Pengembalian alat berat dari tambang ilegal tersebut dilakukan tanpa satu pun tersangka ditetapkan. Langkah ini mengundang kecaman keras dari masyarakat, aktivis lingkungan, hingga kalangan hukum. Aktivitas tambang ilegal selama ini dianggap sebagai biang keladi kerusakan lingkungan, kerusakan jalan, banjir, dan longsor. Lebih menyakitkan lagi, para pelaku legal masih dikenai pengawasan ketat, sementara penjahat lingkungan justru terkesan “dimanja”.

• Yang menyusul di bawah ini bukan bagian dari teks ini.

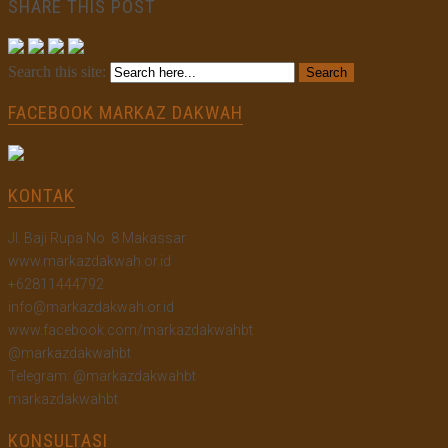
SHARE THIS POST
Search this site:
FACEBOOK MARKAZ DAKWAH
KONTAK
Jl. Baji Rupa No. 8 Makassar
www.markazdakwah.or.id
+62811444792
info@markazdakwah.or.id
www.facebook.com/markazdakwahbt
@markazdakwahbt
Telegram: @markazdakwahbt
markazdakwahbt
KONSULTASI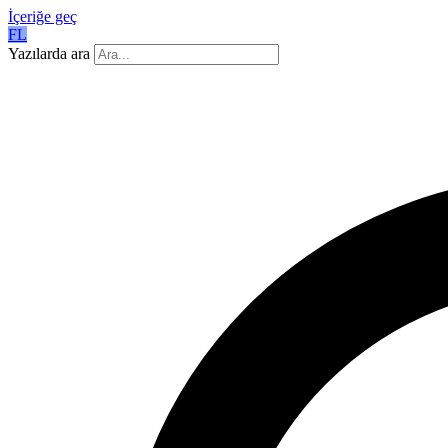
İçeriğe geç
FL
Yazılarda ara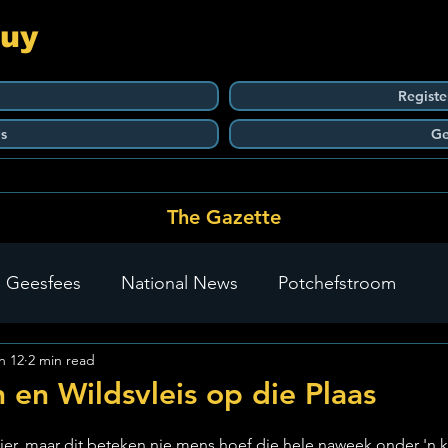
Guy
Registe
s
Ge
The Gazette
 Geesfees
National News
Potchefstroom
n 12
2 min read
Carletonville
The Go-To Guy Updates
Flo-Tek
 en Wildsvleis op die Plaas
stars.
 hier, maar dit beteken nie mens hoef die hele naweek onder 'n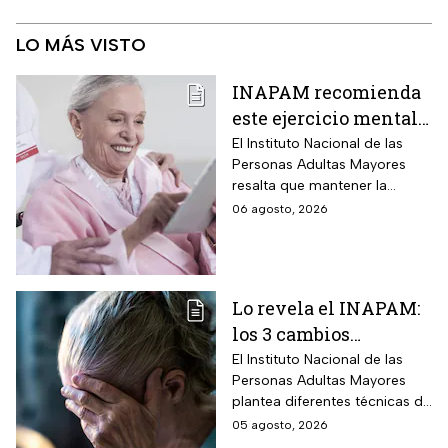
LO MÁS VISTO
INAPAM recomienda
este ejercicio mental
para adultos mayores
El Instituto Nacional de las
Personas Adultas Mayores
5 veces a la semana
resalta que mantener la
durante 3 meses para
disciplina es la clave para
06 agosto, 2026
mejorar la atención
alcanzar los resultados
deseados.
Lo revela el INAPAM:
los 3 cambios
silenciosos que sufre
El Instituto Nacional de las
Personas Adultas Mayores
tu cerebro de forma
plantea diferentes técnicas de
natural al envejecer
estimulación mental para
05 agosto, 2026
mitigar los fallos de atención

Direktur Lembaga Bantuan Hukum (LBH) Padang, Diki Rafiqi, menyebut keputusan Kapolres sebagai preseden buruk. Dalam wawancara pada 21 Mei 2025, ia menyampaikan, “Barang bukti bisa dipakai lagi untuk kegiatan ilegal. Ini jelas masalah besar!” Ia juga mempertanyakan legalitas keputusan kepolisian dalam mengembalikan barang bukti tanpa proses hukum yang transparan. “Pemilik alat berat juga harus bertanggung jawab. Harusnya bisa dipidana,” tegas Diki.
Ketika dikonfirmasi media melalui WhatsApp pada 28 Mei 2025, Kapolda Sumbar Irjen Gatot Tri Suryanta hanya memberikan jawaban singkat:
"Silakan langsung ke Kapolres, kalau ada pelanggaran silakan ke Dumas Itwasda."
Respons yang dinilai sejumlah kalangan sebagai bentuk penghindaran tanggung jawab. Padahal, sebagai pimpinan tertinggi Polda, Kapolda mestinya turut memastikan adanya akuntabilitas dalam penanganan kasus-kasus besar, terlebih yang menyangkut kerusakan lingkungan dan kepentingan publik.
Media telah berupaya melakukan konfirmasi langsung kepada Kapolres dan Kasat Reskrim Polres Padang Pariaman, sebagaimana sudah diberitakan pada edisi sebelumnya. Namun jawaban yang diterima tak lebih dari formalitas, bahkan terkesan menghalangi proses investigasi lebih dalam. Semakin kuat dugaan bahwa ada upaya perlindungan terhadap pihak-pihak tertentu.
Ketika hukum tak lagi berpihak kepada keadilan, dan alat berat milik tambang ilegal bisa dengan mudah dikembalikan tanpa konsekuensi hukum, maka masa depan demokrasi dan lingkungan kita berada di ujung tanduk. Ini bukan hanya soal tambang, tapi juga soal kepercayaan publik terhadap institusi kepolisian
Kini, publik menunggu: apakah Polda Sumbar akan menunjukkan komitmen pada penegakan hukum dan transparansi, atau justru membiarkan aroma kolusi ini makin membusuk. Jika tidak ada langkah tegas, maka legitimasi aparat akan terkikis di mata rakyat, dan tambang ilegal akan terus merajalela atas nama "kerja sama gelap".